Landre rolls her eyes.
Where many people might see an inspirational message, Landre sees a cliche. She sees another missed chance at changing the conversation about people with disabilities.
Even that phrase “people with disabilities” bothers her. She prefers to say “disabled people.”
Landre knows that runs counter to what many people believe is respectful. Disability organizations and advocates for years have pushed for the use of “person-first language,” which calls for introducing the individual before the disability.
But Landre, who has spinal muscular atrophy type 2 and has been in a wheelchair most of her life, wants you to call her “a disabled woman.” She wants you to see her disability as more than a medical determination.
She wants you to view it as part of her identity, just like race and gender.
“I take pride in my disability,” she says. “It gives me a certain strength. I don’t see it as a deficit or a problem.”
I didn’t plan on meeting with Landre to discuss language, but here we are, on the campus, talking about identity because it sits at the core of what the 20-year-old Georgetown sophomore is trying to do: change the way people think about disabilities.
As a society, we have moved away from one that used to institutionalize disabled people toward one that embraces the belief that everyone deserves the chance to live as independently as possible. But that belief is balanced on a foundation that has tiny fissures and gaping holes. To see that, we just have to look at what college has been like so far for Landre, who has pointed out those cracks and chasms ever since she arrived at Georgetown two years ago.
In many ways, she is a typical college student. She spends her days studying and socializing. But Landre has also become a regular writer for her school newspaper, has been elected to the Advisory Neighborhood Commission for the Georgetown area and has advocated privately and publicly for things that most of her peers don’t even notice, let alone have to worry about.
Some days, that has meant asking facilities to fix an automatic door that doesn’t open as it should.
Other days, it has required her to appeal to officials to not reduce the number of hours she can pay for aides to help her live independently.
“Toward the end of last summer, I stopped drinking coffee in the morning,” Landre wrote in one of her pieces for the Hoya. “It wasn’t, as one of my co-workers inquired, because I wanted a caffeine detox or a switch to tea. Instead, my insurance company was threatening to cut my aide services. I was trying to reduce my drinking to a minimum, preparing myself for the fact that soon I might not have someone to help me to the bathroom when I needed it.”
This is a student who graduated as valedictorian from her high school and who is at one of the country’s top universities — and she’s worrying about whether someone will be there to help her pee. Think about what that says about us as a society.
In January, Landre had to appear before a judge and explain to her why she needed to keep her aides’ services.
“It was quite honestly the most humiliating experience of my life,” she says. A lawyer who was not a medical professional, she recalls, stood before the judge who also had no medical expertise and asked her personal questions such as, “How do you go to the bathroom?” and “Do your aides go to parties with you?”
She told them the truth. Her aides have to lift her onto the toilet.
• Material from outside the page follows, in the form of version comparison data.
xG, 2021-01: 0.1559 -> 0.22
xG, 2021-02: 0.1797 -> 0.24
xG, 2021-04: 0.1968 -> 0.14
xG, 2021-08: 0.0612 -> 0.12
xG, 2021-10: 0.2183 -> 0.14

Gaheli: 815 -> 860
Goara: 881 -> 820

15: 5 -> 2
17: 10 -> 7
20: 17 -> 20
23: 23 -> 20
And no, they don’t go to social events with her because she thankfully doesn’t need them to help her hold a cup or use a fork.
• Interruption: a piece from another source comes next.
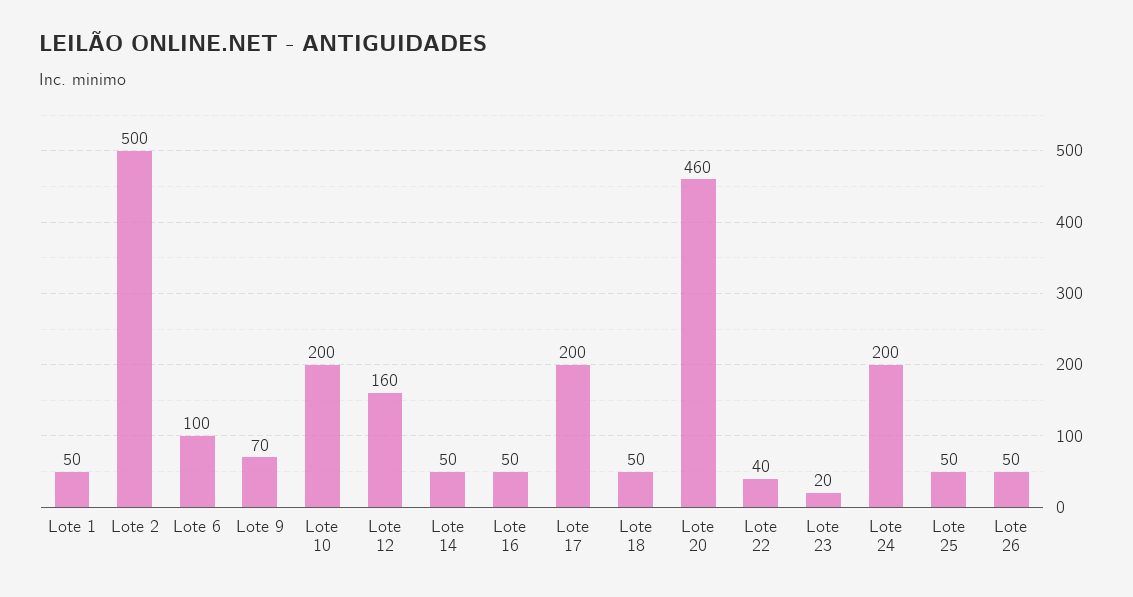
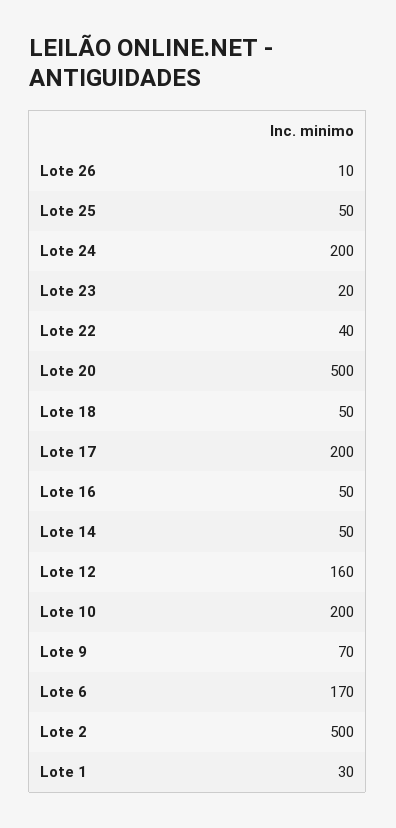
Lote 1: 50 -> 30
Lote 6: 100 -> 170
Lote 20: 460 -> 500
Lote 26: 50 -> 10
Landre says that most people have no idea what disabled students like her across the country have to go through just to stay in college.
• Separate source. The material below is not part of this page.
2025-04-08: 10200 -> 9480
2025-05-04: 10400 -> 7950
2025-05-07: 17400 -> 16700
Forget “pee math,” as she calls timing her water intake to when an aide can get to her, and the inability to stay up all night because it might affect her health. She says there are systemic barriers they face.
Like many of her peers, she got an internship last summer.
Unlike them, she faced the possibility that the $14 an hour would cause her to lose her aide services.
An exception was made after a newspaper in her hometown wrote about her dilemma, but she says the experience left her worrying about this summer and what will happen when she graduates. After the article ran, she heard from people across the country who told her how they hadn’t been able to work because they knew that their income, even if it was less than a living wage, would cause them to lose their services. One man, she says, had graduated from Harvard University.
“The assumption is, if you’re disabled, you’re not going to work, and if you’re working, you’re not disabled,” Landre says.
That’s an “antiquated” way of thinking, she says — and she is trying to change that and so much more.
In one of her pieces for the Hoya, she hits on that word “overcoming.”
From her description, it’s clear why seeing it attached to that ad made her eyes roll.
“In praising achievement as ‘overcoming’ disability, we are only teaching that disability is incompatible with success,” she writes. “Only when we learn to view disability as a normal part of human diversity will these harmful practices and inequalities cease. We cannot pretend to pursue a just and equal society if we continue to leave the largest minority behind.”